DATASET RECORDS —
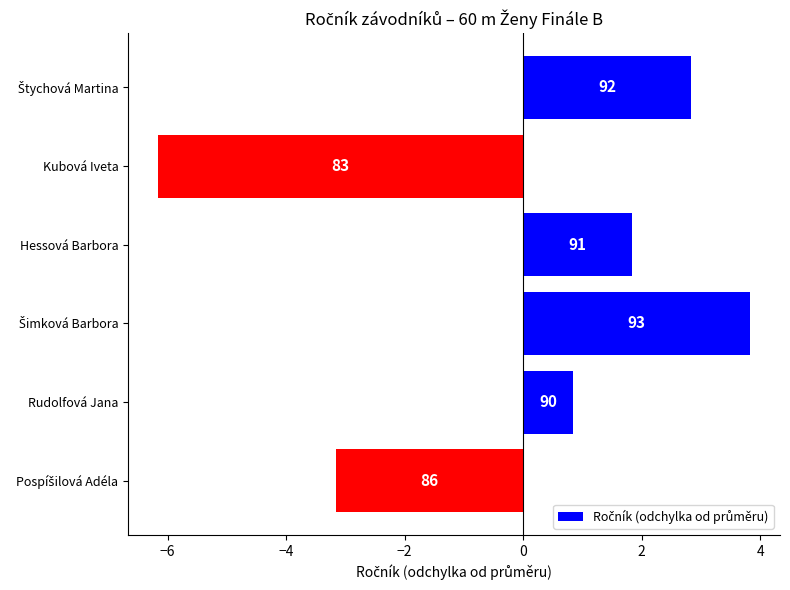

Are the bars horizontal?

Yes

--

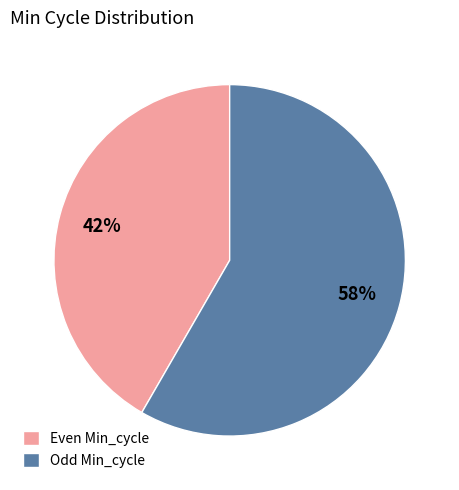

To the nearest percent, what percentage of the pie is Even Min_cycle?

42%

--

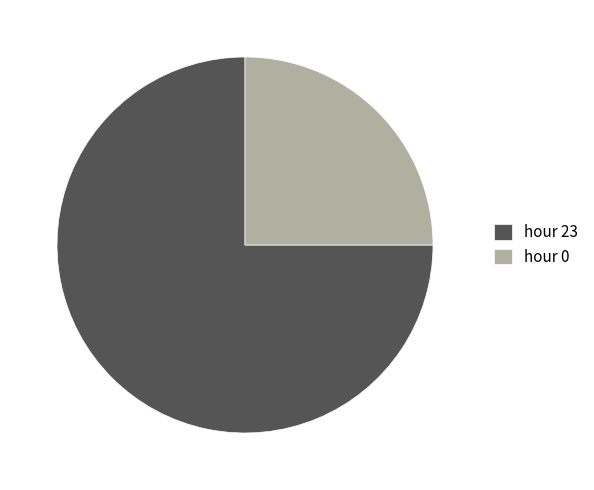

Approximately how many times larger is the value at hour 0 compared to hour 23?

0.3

WHAT YOU SHOULD DO — Return each line of the records that contains the word "times". Case counts.

TASK OUTPUT —
Approximately how many times larger is the value at hour 0 compared to hour 23?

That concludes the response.